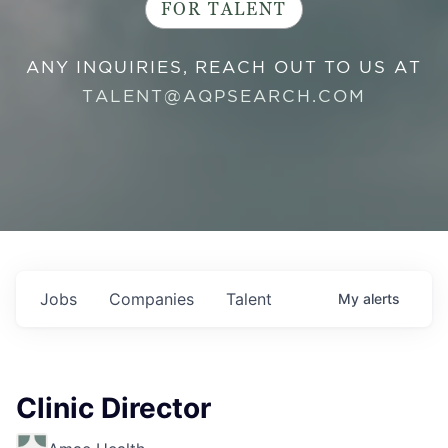
FOR TALENT
ANY INQUIRIES, REACH OUT TO US AT
TALENT@AQPSEARCH.COM
Jobs
Companies
Talent
My
alerts
Clinic Director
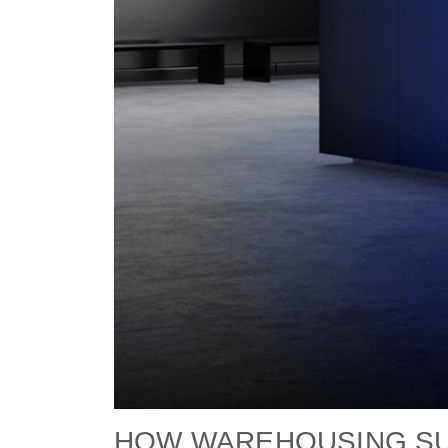
HOW WAREHOUSING SUP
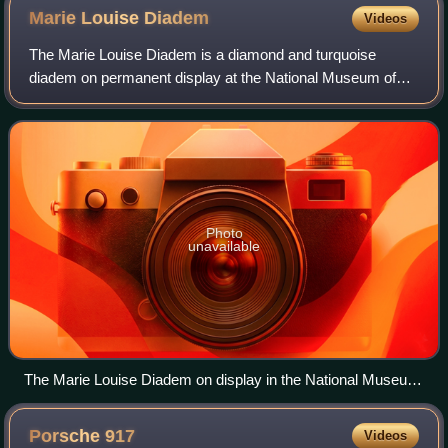
Marie Louise
Diadem
Videos
The Marie Louise Diadem is a diamond and turquoise
diadem on permanent display at the National Museum of
Natural History in Washington D.C.. It is named for Marie
Louise of Austria, the wife of Empero
Photo
unavailable
The Marie Louise Diadem on display in the National Museum
of Natural History in Washington D.C.
Porsche
917
Videos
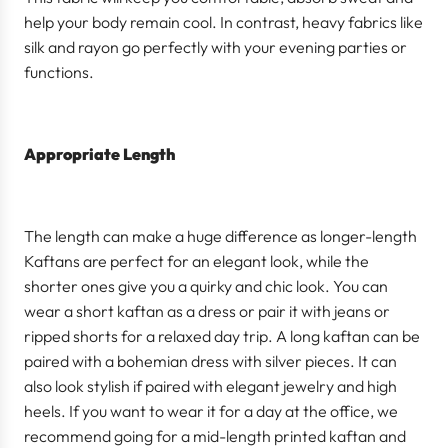
help your body remain cool. In contrast, heavy fabrics like
silk and rayon go perfectly with your evening parties or
functions.
Appropriate Length
The length can make a huge difference as longer-length
Kaftans are perfect for an elegant look, while the
shorter ones give you a quirky and chic look. You can
wear a short kaftan as a dress or pair it with jeans or
ripped shorts for a relaxed day trip. A long kaftan can be
paired with a bohemian dress with silver pieces. It can
also look stylish if paired with elegant jewelry and high
heels. If you want to wear it for a day at the office, we
recommend going for a mid-length printed kaftan and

________________________________________

* WHAT TO PRODUCE
From the listing above, collect each line in which the string "dress" appears.

* SOLUTION BELOW
wear a short kaftan as a dress or pair it with jeans or
paired with a bohemian dress with silver pieces. It can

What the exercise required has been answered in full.